Let us start with a chart without any transformations at all. As an example we’ll use the famous iris dataset. On our diagram we’ll draw points (geom_point) and the linear regression line (geom_smooth).
library(ggplot2) # Hook: # archivist::aread("pbiecek/Eseje/arepo/0fc9e4e43559336a44598117911f2e4f") ggplot(iris, aes(Sepal.Length, Petal.Length)) + geom_point() + geom_smooth(se=FALSE, method="lm") + theme_bw()
Let us check how this relationship looks like after the logarithmic transformation. The ggplot2 package allows for transformations at three levels: transformations of the variables, of the scale and of the coordinate system. In a moment we will see what are the differences between these transformations and how to perform them.
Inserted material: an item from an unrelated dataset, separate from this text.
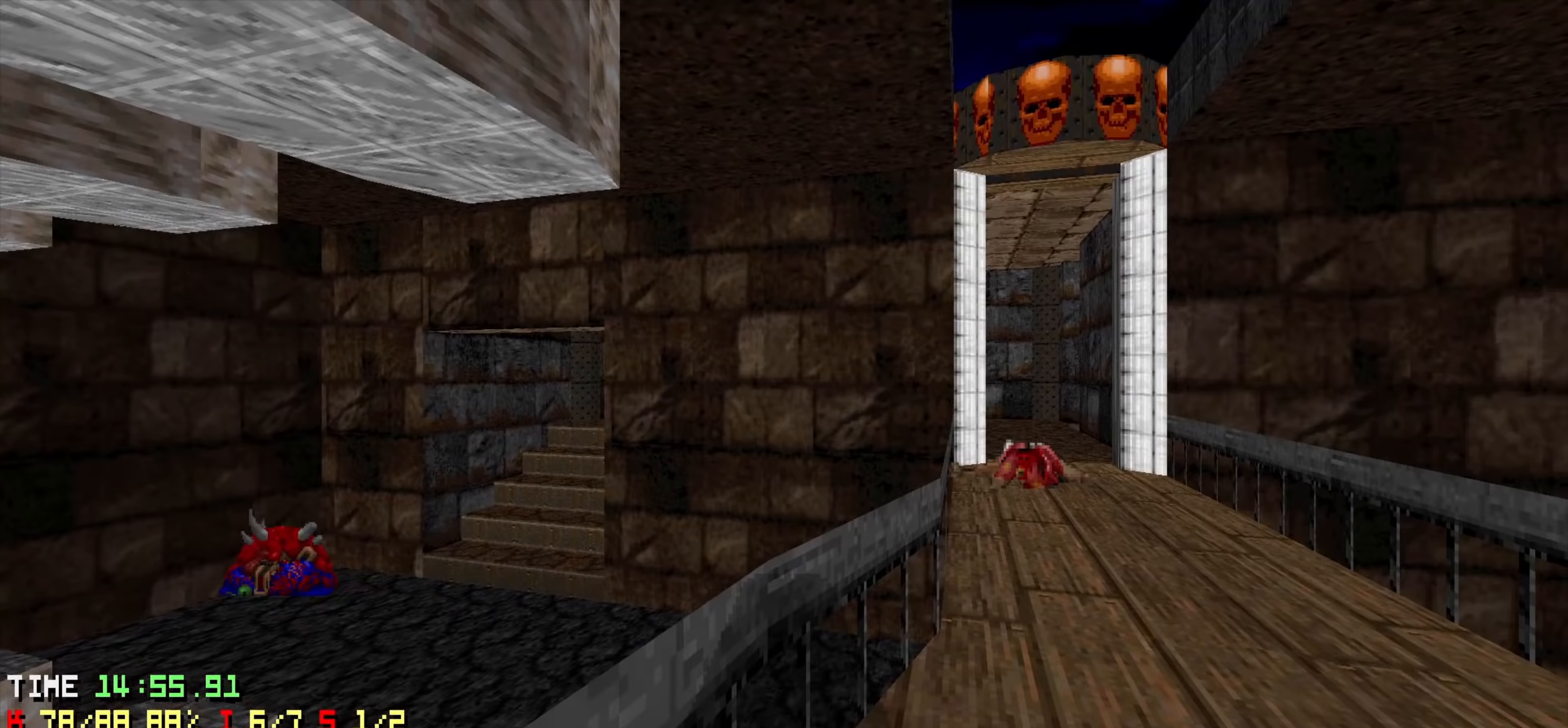
{"keys": [], "events": []}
Transformations of the variables
Logarithmic transformation of the variables can be performed either with the function aes() to define the mapping or outside the ggplot() function. Below you can see an example of the first of the possibilities. The presented diagram displays relation between log-length of sepals and log-length of petals. The axes present log-values and a linear trend is adjusted to the logarithmized values.
# Hook: # archivist::aread("pbiecek/Eseje/arepo/b3c778ffbff4e9256ddc94cb423bc58a") ggplot(iris, aes(log10(Sepal.Length), log10(Petal.Length))) + geom_point() + geom_smooth(se=FALSE, method="lm") + theme_bw()
Transformations of the coordinate system
The second option is transformation of the coordinate system. We substitute traditional axes with logarithmic axes and then we present the values and statistics (such as the linear trend) from the original chart on our new coordinate system. In the new coordinate system the linear trend may not seem to be linear at all as you may notice in the example below. Statistics based on the data are calculated before the transformation of axes.
You may use the function coord_trans to transform the coordinate system.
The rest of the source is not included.